> **What to do**
Beginning with the line that holds "left shoulder: (415, 376)" in the data below, give again every line through the one that holds "left front paw: (227, 328)", exactly as written.

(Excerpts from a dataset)
▬▬▬▬▬▬▬▬▬▬

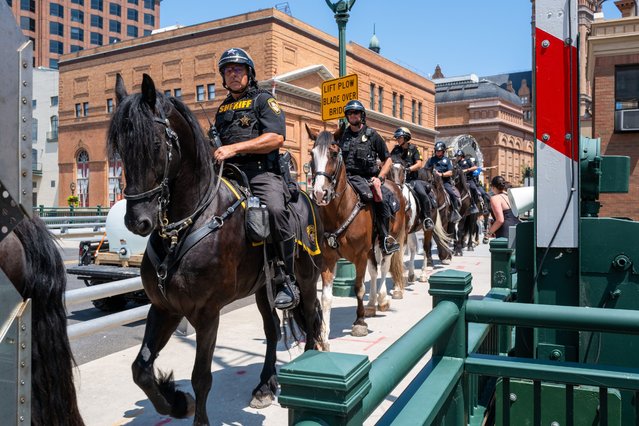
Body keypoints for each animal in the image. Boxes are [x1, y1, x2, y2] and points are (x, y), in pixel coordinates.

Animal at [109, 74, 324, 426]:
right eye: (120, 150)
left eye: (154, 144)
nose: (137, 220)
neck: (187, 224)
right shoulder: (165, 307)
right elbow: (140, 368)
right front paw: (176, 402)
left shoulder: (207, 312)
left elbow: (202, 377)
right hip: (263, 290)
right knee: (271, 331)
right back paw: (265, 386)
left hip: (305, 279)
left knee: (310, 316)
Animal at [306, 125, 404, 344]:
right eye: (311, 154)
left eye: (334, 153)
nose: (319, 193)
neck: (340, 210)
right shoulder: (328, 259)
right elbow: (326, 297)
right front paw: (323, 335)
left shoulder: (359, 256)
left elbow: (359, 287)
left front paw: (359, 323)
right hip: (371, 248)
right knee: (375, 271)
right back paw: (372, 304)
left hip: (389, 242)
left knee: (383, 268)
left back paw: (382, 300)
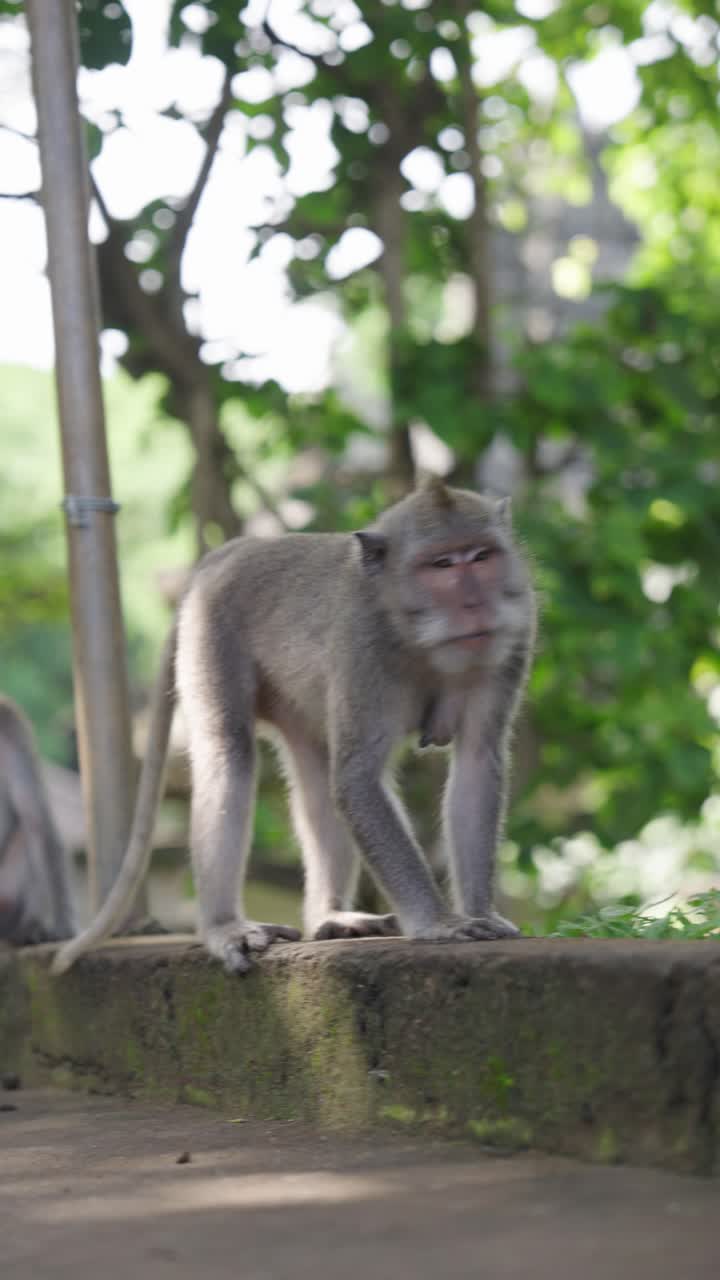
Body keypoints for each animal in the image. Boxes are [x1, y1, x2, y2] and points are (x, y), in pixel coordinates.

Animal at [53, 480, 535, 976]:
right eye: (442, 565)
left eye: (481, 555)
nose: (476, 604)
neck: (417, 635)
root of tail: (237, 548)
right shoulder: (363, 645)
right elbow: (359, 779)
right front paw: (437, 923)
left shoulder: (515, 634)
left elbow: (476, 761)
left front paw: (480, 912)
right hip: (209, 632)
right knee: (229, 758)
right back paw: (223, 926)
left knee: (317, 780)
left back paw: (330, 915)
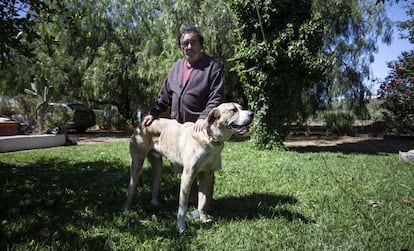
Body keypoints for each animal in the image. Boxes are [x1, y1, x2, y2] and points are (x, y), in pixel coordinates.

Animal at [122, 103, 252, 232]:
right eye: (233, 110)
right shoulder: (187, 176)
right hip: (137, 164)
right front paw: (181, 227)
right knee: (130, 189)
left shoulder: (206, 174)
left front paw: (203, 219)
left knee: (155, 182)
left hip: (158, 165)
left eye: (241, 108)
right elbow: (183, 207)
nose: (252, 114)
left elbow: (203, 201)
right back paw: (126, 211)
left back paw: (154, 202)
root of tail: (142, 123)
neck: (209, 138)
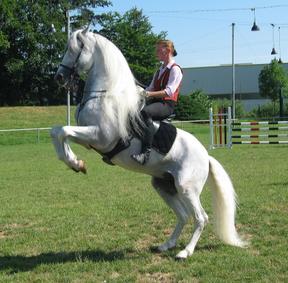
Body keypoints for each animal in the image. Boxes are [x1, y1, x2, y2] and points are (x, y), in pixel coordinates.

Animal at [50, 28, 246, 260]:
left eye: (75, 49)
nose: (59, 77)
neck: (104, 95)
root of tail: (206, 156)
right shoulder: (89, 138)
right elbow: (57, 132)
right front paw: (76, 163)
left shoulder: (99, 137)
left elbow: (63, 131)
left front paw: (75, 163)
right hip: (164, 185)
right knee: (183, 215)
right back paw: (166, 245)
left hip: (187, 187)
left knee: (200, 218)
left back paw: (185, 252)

▬▬▬▬▬▬▬▬▬▬

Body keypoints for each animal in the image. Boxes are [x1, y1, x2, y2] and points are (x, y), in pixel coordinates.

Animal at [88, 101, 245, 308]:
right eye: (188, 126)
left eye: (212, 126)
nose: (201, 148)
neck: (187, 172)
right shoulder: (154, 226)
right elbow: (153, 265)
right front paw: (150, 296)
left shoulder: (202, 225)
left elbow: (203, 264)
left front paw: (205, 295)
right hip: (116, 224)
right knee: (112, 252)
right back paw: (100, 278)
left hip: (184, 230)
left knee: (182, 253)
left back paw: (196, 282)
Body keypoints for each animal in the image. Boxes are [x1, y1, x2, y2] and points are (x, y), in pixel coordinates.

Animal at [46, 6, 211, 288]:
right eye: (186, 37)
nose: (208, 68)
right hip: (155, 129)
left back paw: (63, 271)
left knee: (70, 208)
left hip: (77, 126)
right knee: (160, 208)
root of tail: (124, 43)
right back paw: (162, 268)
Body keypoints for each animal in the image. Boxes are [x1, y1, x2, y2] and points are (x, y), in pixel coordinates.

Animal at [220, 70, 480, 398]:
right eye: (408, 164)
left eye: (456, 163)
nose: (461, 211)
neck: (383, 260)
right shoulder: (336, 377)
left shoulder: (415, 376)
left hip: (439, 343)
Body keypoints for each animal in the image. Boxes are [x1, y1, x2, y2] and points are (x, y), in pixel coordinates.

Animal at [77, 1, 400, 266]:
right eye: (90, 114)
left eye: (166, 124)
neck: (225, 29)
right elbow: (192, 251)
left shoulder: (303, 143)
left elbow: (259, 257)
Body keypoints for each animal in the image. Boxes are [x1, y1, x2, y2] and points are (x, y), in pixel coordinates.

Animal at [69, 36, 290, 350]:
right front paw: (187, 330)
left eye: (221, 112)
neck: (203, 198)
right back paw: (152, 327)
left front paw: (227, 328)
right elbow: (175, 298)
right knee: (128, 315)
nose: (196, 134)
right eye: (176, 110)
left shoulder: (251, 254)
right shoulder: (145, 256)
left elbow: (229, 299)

▬▬▬▬▬▬▬▬▬▬

> **Result below**
left shoulder: (415, 376)
left hip: (439, 343)
Body keypoints for each animal in the image. Boxes are [x1, y1, x2, y2] and points are (x, y), in pixel coordinates.

Animal at [77, 1, 400, 266]:
right eye: (90, 114)
left eye: (166, 124)
neck: (225, 29)
right elbow: (192, 251)
left shoulder: (303, 143)
left elbow: (259, 257)
Body keypoints for each animal in the image. Boxes are [x1, y1, x2, y2] and points are (x, y), in pixel coordinates.

Animal at [69, 36, 290, 350]:
right front paw: (187, 330)
left eye: (221, 112)
neck: (203, 198)
right back paw: (152, 327)
left front paw: (227, 328)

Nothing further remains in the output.